Também somos acompanhados por aqueles que já chegaram ao Destino Último e agora intercedem por nós lá do Céu. Todos os santos, entre eles os mártires, são testemunhos vivos da esperança cristã que nos inspiram e motivam a avançar com exemplos concretos de virtude, coragem e fidelidade ao Senhor.

Como peregrinos, não apenas somos ajudados, mas também somos chamados a nos tornar missionários da esperança, atentos às necessidades dos que nos cercam, como nos ensina a parábola do bom samaritano (Lc 10, 25-37). Devemos olhar para o próximo com compaixão, acolhendo aqueles que geralmente estão à margem do caminho sem condições de empreender suas próprias jornadas.
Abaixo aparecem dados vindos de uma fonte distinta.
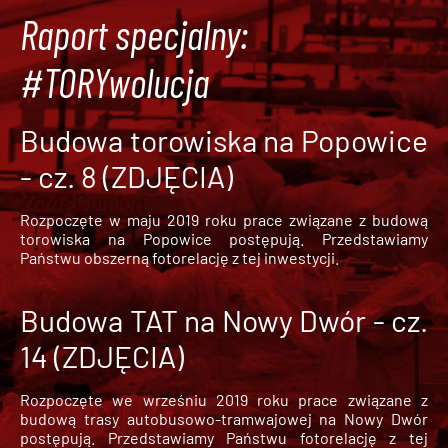
Raport specjalny:
#TORYwolucja
Budowa torowiska na Popowice
- cz. 8 (ZDJĘCIA)
Rozpoczęte w maju 2019 roku prace związane z budową
torowiska na Popowice
postępują. Przedstawiamy
Państwu obszerną fotorelację z tej inwestycji.
Budowa TAT na Nowy Dwór - cz.
14 (ZDJĘCIA)
Rozpoczęte we wrześniu 2019 roku prace związane z
budową trasy autobusowo-tramwajowej na Nowy Dwór
postępują. Przedstawiamy Państwu fotorelację z tej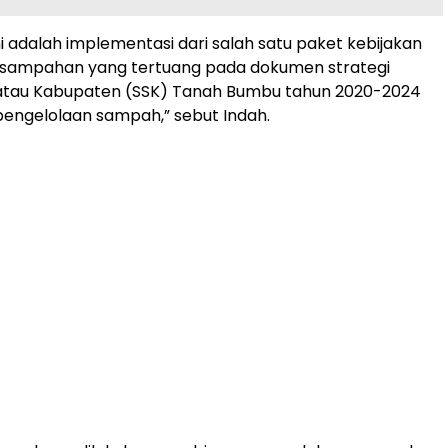
i adalah implementasi dari salah satu paket kebijakan
rsampahan yang tertuang pada dokumen strategi
a atau Kabupaten (SSK) Tanah Bumbu tahun 2020-2024
1 pengelolaan sampah,” sebut Indah.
Em cada gesto de caridade temos a oportunidade de evangelizar, compartilhando a esperança que brota da nossa fé concreta.

Essa missão nos convoca a sermos semeadores da paz e defensores da vida, promovendo a dignidade de cada ser humano. É nosso dever estender a mão aos encarcerados, aos doentes, aos jovens, aos migrantes, aos idosos e aos pobres, e a todos os demais necessitados que a Providência nos fizer encontrar em nosso percurso. Cada uma dessas pessoas é sinal concreto da presença do próprio Cristo entre nós (Mt 25, 31-46).

Como cristãos, assumir a responsabilidade de semear concretamente a esperança é uma ajuda para despertar o desejo e favorecer que outros peregrinem até Cristo. Assim, nossa missão se torna um convite à transformação, tanto para nós mesmos quanto para aqueles que encontramos ao longo do caminho, gerando uma espiral de esperança que se renova a cada passo que damos em direção à Porta Santa da plenitude de vida.

Esses aspectos da nossa jornada nos lembram que somos parte de algo maior, a comunhão dos santos, o próprio corpo de Cristo (1Cor 12,27), uma família espiritual que abrange o céu e a terra, onde cada oração e cada gesto de caridade se tornam um bem em favor de todos.

Dentre as diversas companhias em nosso trajeto, temos uma incomparável, Maria, esperança nossa, a quem bradamos suplicando que após o desterro da peregrinação terrestre, nos mostre Jesus, a Porta Santa definitiva a ser atravessada. Por seu exemplo de confiança inabalável em Deus, Maria é Mãe da Esperança. Ela viveu a expectativa da promessa divina, tornando-se um modelo para todos nós que buscamos a realização do nosso desejo profundo de plenitude de vida. Mesmo diante das circunstâncias desafiadoras que nos mostram os Evangelho, especialmente a anunciação e a crucifixão e morte de Jesus, Maria não se desesperou, mantendo viva a esperança do triunfo definitivo manifestado na ressurreição de seu Filho.

Na iconografia cristã, Maria é também representada como Porta do Céu, uma imagem que nos convida a refletir sobre sua intercessão e seu papel em nos guiar até Cristo. Maria nos abre as portas do Reino do Céu, tornando-se a mediadora que nos conduz à travessia final.

Portanto, peregrinar e atravessar a Porta Santa em um ano jubilar é ainda um convite para nos aproximarmos de Maria, que nos precede no caminho, tendo já chegado plenamente à Morada Eterna. Ela nos lembra que, em cada passo que damos em direção à eternidade, ela está ao nosso lado. Em Maria temos a certeza de que a felicidade plena que esperamos e buscamos vai se concretizar.